For each line of the data that includes the word "original", copy the line.
◇ ◇ ◇
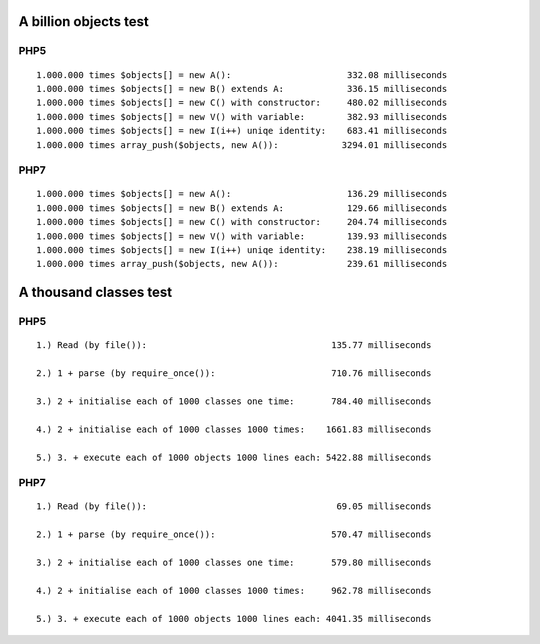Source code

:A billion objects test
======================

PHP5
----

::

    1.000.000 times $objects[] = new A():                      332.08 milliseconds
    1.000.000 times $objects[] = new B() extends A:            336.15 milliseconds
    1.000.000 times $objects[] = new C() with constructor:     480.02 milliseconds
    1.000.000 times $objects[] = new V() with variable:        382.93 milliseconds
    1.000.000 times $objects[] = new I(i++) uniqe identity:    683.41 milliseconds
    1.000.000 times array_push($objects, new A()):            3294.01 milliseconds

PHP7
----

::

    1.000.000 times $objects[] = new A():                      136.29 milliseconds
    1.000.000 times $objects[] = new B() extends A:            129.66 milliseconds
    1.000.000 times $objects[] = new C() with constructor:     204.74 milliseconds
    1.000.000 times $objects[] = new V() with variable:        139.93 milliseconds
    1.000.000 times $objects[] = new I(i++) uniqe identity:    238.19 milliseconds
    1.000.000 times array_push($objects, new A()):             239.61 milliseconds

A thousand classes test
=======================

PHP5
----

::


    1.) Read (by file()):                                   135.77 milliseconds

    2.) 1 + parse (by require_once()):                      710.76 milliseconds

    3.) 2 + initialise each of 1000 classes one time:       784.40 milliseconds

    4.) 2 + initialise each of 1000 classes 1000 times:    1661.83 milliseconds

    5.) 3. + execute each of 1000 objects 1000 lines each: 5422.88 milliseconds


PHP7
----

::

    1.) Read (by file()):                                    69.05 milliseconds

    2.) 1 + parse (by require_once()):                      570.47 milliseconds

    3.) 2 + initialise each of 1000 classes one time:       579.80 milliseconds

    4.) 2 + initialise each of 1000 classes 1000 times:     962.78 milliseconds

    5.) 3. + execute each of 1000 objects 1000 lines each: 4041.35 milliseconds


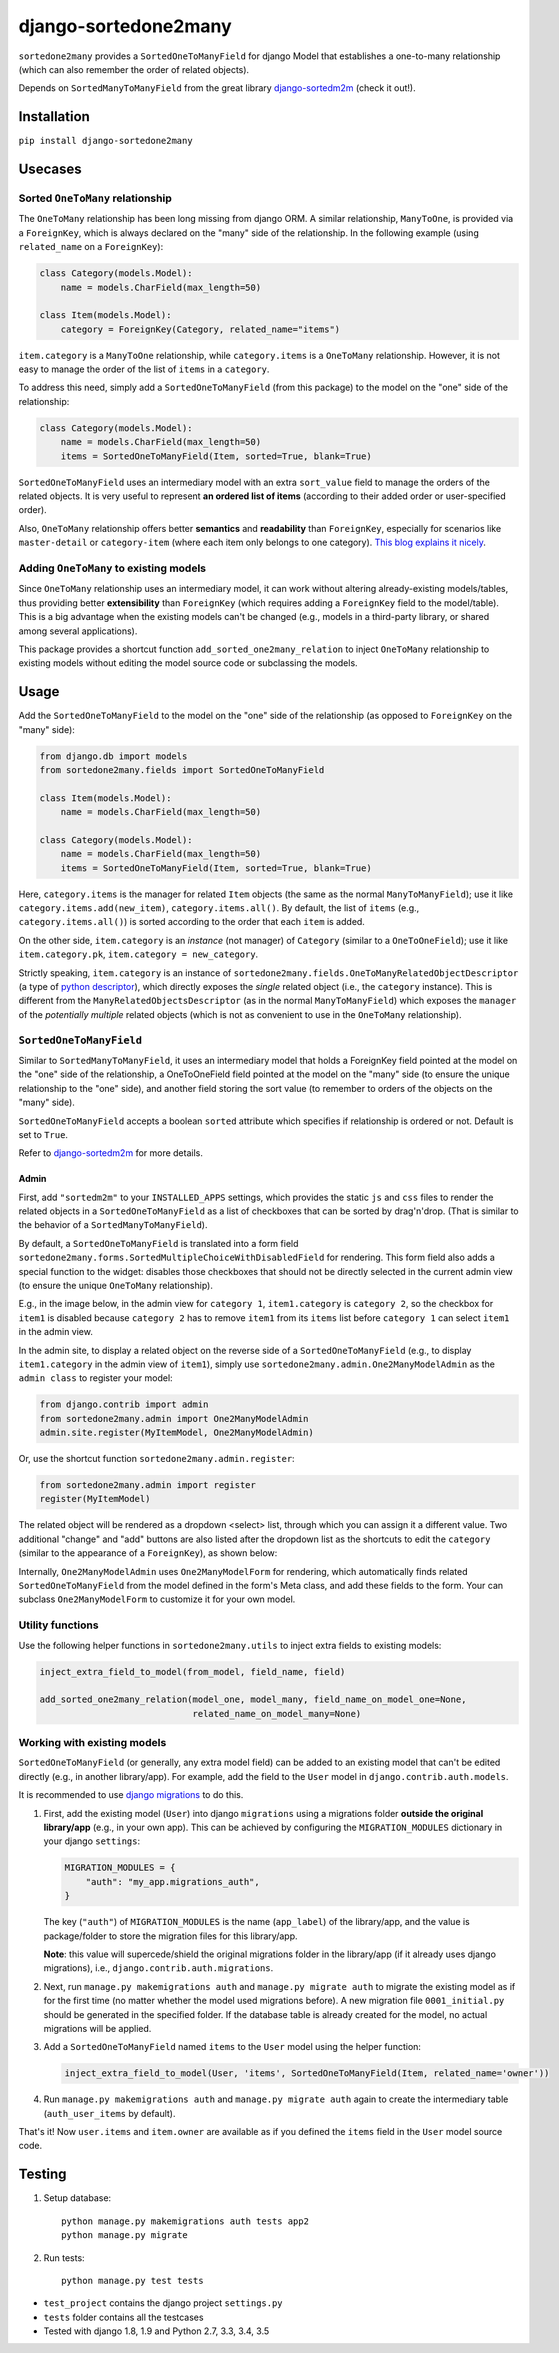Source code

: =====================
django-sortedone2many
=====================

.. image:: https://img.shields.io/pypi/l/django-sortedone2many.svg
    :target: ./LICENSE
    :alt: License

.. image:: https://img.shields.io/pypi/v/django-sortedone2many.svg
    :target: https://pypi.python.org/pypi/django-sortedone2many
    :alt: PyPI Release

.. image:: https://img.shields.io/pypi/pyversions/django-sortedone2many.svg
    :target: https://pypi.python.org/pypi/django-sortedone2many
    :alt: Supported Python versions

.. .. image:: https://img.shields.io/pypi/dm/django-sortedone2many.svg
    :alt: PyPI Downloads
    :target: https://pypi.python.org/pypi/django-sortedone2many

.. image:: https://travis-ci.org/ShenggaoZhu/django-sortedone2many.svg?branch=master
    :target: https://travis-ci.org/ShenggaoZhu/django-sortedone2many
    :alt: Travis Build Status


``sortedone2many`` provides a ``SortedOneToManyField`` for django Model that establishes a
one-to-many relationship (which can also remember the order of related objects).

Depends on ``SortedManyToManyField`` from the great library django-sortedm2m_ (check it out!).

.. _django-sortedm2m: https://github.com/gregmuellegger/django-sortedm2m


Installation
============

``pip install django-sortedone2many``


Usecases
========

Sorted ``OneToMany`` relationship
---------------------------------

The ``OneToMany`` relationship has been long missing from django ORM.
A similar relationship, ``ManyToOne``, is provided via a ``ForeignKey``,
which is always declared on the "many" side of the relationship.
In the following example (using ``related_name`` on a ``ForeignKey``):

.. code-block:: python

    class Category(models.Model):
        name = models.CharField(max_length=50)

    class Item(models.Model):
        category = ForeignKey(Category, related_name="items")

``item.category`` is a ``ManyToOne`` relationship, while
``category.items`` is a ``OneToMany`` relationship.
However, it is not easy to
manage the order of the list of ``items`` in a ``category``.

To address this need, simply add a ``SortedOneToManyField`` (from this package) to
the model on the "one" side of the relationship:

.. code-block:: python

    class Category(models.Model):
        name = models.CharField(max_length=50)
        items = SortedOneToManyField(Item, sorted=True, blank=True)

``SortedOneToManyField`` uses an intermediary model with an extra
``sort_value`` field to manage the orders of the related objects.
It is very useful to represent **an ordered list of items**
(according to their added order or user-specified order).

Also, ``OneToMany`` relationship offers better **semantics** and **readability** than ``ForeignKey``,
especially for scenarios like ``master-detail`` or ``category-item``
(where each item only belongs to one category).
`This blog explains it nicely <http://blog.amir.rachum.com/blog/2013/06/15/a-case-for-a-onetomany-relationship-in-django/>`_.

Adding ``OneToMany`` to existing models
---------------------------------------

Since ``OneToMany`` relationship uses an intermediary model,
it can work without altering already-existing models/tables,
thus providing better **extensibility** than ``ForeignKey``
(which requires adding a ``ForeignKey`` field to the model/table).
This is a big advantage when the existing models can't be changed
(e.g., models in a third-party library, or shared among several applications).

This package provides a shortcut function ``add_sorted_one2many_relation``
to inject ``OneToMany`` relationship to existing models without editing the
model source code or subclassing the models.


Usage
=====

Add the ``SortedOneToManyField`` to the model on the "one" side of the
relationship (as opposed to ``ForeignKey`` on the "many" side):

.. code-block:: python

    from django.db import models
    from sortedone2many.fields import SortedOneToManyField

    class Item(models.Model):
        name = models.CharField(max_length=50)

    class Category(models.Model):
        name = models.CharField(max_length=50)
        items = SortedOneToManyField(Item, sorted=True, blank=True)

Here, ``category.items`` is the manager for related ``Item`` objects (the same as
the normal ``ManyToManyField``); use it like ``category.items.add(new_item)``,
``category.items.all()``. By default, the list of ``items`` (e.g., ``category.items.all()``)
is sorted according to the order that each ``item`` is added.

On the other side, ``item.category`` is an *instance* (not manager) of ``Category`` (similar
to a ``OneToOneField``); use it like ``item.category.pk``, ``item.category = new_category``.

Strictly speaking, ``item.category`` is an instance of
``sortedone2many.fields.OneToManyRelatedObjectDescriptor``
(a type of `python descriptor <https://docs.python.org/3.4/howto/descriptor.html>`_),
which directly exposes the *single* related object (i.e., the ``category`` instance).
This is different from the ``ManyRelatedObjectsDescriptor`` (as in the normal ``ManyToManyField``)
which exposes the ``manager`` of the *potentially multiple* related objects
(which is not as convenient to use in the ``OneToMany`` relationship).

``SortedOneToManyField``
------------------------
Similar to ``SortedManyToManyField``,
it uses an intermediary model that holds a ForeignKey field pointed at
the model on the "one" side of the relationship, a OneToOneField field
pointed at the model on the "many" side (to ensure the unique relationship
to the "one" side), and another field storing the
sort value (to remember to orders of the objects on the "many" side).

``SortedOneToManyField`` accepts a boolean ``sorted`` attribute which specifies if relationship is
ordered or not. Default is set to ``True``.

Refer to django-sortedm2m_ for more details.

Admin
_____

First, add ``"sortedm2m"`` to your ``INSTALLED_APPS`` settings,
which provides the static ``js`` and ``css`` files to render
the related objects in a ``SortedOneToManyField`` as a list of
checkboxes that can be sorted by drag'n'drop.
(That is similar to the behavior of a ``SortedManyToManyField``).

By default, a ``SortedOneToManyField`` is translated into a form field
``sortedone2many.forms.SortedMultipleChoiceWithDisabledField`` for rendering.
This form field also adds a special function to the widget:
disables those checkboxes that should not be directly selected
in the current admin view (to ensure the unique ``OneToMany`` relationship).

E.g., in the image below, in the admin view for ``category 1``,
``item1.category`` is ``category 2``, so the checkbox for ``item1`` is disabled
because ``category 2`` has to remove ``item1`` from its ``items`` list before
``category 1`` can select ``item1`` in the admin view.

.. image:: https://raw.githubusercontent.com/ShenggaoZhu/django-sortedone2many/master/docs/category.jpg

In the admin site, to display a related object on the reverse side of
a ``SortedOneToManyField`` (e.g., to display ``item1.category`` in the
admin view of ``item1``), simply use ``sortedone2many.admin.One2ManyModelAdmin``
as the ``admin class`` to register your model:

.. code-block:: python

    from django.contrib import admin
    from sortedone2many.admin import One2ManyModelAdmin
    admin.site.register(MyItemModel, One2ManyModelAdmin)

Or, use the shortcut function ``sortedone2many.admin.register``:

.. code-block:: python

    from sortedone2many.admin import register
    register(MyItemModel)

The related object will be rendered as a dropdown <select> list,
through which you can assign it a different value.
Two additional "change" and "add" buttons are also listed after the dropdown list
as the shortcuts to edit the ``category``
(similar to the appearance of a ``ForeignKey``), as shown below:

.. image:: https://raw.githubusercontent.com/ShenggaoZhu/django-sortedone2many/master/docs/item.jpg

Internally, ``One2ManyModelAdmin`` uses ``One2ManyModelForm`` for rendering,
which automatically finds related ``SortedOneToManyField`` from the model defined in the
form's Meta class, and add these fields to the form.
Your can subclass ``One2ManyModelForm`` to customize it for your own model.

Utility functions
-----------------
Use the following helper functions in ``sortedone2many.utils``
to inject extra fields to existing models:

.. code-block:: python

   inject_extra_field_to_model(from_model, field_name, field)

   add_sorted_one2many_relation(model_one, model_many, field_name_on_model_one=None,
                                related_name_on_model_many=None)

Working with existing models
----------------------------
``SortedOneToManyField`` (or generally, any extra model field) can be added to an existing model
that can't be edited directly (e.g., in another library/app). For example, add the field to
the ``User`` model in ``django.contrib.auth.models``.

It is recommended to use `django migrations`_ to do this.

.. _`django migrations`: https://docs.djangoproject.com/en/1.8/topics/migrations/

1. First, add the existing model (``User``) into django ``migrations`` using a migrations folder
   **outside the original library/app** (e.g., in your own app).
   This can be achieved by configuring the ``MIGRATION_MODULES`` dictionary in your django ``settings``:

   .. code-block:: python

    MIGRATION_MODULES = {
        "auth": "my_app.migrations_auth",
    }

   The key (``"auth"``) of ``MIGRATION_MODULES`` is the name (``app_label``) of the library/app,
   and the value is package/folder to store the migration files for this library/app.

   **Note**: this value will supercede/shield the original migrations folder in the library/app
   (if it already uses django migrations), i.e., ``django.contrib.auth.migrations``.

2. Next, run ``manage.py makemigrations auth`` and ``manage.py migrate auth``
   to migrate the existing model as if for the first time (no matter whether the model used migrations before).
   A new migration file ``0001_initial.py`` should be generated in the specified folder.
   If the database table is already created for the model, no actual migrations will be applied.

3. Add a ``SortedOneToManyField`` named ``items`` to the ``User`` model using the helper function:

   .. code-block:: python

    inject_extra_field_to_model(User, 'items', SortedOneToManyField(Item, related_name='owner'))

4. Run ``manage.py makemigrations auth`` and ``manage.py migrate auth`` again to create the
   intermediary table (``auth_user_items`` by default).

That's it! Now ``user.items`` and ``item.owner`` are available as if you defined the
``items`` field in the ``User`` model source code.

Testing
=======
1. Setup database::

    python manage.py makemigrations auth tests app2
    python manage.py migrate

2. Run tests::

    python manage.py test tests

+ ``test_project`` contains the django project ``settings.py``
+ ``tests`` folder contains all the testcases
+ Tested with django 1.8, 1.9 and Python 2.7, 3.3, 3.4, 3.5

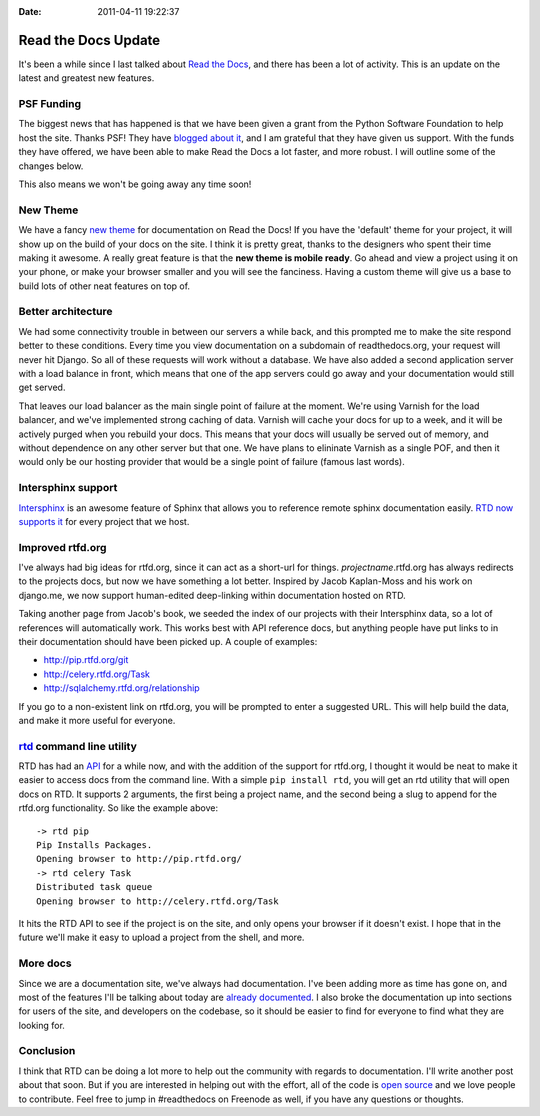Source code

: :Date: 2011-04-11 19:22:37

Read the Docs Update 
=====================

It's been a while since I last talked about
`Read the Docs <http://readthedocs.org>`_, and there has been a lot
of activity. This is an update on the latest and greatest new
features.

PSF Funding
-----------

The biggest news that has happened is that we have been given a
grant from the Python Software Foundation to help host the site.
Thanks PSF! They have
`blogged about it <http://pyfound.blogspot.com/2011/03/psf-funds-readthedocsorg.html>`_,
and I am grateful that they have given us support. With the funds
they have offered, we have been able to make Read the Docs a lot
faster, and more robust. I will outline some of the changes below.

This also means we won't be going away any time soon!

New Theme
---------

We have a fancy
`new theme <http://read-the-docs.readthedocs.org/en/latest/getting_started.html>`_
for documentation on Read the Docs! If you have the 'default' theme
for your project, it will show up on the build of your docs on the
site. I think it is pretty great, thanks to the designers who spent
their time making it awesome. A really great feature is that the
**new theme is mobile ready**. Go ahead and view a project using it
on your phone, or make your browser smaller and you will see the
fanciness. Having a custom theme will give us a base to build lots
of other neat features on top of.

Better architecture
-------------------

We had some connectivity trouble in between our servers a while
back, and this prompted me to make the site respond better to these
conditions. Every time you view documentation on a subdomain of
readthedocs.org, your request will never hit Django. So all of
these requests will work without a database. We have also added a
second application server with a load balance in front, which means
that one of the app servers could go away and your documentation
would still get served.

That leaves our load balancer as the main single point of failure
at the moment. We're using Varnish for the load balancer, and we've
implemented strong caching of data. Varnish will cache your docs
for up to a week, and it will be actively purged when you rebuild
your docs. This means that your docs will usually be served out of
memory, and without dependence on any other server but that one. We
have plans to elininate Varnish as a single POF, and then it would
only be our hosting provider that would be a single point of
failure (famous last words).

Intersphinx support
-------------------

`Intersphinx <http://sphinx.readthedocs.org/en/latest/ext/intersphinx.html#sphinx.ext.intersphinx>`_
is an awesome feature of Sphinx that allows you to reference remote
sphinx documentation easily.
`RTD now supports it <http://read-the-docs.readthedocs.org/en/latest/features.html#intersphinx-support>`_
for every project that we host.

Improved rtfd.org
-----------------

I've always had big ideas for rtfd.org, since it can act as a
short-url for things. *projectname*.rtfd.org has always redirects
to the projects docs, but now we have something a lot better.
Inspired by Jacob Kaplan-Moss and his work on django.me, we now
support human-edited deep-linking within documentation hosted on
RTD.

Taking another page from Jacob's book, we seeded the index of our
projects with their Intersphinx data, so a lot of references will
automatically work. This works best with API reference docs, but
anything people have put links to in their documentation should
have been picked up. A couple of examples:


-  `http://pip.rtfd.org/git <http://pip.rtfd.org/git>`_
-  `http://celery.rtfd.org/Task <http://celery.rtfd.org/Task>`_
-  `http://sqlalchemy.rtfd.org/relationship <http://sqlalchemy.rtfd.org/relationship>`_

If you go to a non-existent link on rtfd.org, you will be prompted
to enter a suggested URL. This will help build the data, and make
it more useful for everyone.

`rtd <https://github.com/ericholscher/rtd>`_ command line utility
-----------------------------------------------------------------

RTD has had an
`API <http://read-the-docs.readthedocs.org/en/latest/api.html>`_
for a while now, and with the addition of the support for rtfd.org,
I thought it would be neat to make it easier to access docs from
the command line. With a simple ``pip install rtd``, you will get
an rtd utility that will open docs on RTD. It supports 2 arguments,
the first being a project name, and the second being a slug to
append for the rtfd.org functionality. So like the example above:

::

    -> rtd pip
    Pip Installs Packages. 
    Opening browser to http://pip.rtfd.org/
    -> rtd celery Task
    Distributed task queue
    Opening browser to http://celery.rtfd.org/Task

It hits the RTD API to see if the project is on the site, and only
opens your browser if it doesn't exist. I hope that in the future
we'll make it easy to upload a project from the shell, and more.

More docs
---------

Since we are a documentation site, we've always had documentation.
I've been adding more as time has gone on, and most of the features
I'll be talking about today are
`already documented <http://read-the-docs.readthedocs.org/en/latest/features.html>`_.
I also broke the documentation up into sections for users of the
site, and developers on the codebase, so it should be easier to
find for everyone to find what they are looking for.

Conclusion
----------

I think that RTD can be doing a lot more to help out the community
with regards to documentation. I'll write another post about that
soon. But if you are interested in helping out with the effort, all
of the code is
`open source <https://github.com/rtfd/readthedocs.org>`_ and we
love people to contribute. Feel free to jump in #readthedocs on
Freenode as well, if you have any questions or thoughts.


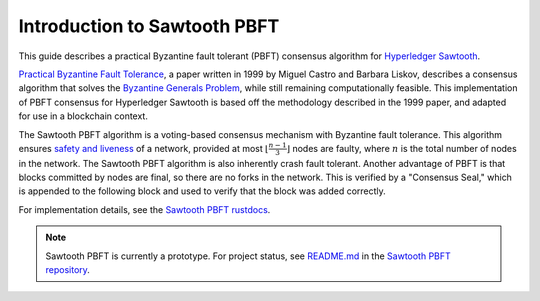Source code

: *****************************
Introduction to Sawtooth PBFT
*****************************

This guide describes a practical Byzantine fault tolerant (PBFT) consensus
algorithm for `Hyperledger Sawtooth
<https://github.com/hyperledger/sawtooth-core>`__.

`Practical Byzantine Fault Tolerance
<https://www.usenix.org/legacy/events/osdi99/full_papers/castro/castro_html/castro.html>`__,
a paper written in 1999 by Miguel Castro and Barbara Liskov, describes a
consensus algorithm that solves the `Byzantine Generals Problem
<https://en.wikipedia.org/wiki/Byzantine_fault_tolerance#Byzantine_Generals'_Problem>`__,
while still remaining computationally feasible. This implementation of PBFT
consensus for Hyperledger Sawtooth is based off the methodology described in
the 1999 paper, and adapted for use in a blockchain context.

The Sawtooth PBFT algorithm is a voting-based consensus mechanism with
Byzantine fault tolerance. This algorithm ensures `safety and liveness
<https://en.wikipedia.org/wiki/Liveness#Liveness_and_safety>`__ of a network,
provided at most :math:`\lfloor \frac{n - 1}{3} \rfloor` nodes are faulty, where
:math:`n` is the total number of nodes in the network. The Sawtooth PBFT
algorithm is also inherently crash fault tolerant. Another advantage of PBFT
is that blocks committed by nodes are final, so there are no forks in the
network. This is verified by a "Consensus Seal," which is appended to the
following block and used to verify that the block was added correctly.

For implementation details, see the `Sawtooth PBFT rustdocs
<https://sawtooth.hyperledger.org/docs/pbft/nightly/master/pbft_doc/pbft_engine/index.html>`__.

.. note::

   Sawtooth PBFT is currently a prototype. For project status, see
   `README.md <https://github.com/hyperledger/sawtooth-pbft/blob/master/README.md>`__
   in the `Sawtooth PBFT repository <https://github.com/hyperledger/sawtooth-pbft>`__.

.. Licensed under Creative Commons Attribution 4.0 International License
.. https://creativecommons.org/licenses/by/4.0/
◇ ◇ ◇
_Solved problem_.
   **outside the original library/app** (e.g., in your own app).
   **Note**: this value will supercede/shield the original migrations folder in the library/app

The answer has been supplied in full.